> **Text**
-.-.-

The biggest new element of the Road to Wrestlemania mode is a free-roaming element that allows you to run around the backstage area of your venue before each match. This free-roaming aspect is pretty limited, as the backstage area only consists of a few rooms, but it gives you the opportunity to interact with other superstars, advance the plot in a deeper way (if you choose), and participate in extra stat-building side missions. This extra element also created some branching elements that impacted the storyline of the game, and depending on the way you interact with other superstars (generally you can either push or talk to wrestlers backstage) you will gain extra allies or enemies over the course of the story.
Aside from the new elements, your favorite modes from last year are back, including the deep character creation system and the story creation modes. While some new elements have been added to the character creation mode, the most improvement has been made to the story creator mode, which now supports branching storylines. Creators who want a pivot point in their stories can set the conditions of the branch and then map out both the different and common elements between the multiple paths of their stories. While this feature takes a little bit of work, it is a great new tool for the dedicated story creators out there to create the exact story they want.

-.-.-

> **Dataset records**
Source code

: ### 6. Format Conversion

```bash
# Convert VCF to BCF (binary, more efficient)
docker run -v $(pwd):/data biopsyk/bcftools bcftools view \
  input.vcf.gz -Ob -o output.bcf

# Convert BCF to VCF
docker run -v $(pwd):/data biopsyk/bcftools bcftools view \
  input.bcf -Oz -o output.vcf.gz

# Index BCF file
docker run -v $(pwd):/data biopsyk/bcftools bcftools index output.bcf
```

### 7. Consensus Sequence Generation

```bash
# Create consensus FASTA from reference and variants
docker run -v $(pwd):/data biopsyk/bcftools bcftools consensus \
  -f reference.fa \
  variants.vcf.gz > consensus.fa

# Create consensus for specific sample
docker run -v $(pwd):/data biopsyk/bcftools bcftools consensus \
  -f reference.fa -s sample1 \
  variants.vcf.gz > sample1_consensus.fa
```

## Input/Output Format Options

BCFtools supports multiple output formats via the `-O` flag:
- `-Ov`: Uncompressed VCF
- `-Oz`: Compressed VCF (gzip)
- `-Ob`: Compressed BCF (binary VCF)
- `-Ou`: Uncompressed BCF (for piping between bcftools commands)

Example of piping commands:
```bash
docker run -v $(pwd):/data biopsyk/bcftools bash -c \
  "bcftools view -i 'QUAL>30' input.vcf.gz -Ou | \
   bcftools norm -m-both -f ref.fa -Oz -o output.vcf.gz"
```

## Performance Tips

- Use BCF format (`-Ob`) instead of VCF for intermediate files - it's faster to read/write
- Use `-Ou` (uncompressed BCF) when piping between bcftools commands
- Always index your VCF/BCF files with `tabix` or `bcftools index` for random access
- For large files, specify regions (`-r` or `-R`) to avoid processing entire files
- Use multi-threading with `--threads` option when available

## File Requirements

-.-.-

> **Work task A**
According to the text on the Road to Wrestlemania mode, what does the free-roaming backstage area give you the opportunity to do?
> **Work task B**
How would you render this sentence from the text on the Road to Wrestlemania mode in Spanish: "Aside from the new elements, your favorite modes from last year are back, including the deep character creation system and the story creation modes."
The material is separate from the text on the Road to Wrestlemania mode.

> **Answer area A**
- Interact with other superstars
- Advance the plot in a deeper way (if you choose)
- Participate in extra stat-building side missions

> **Answer area B**
Además de los nuevos elementos, tus modos favoritos del año pasado están de vuelta, incluidos el profundo sistema de creación de personajes y los modos de creación de historias.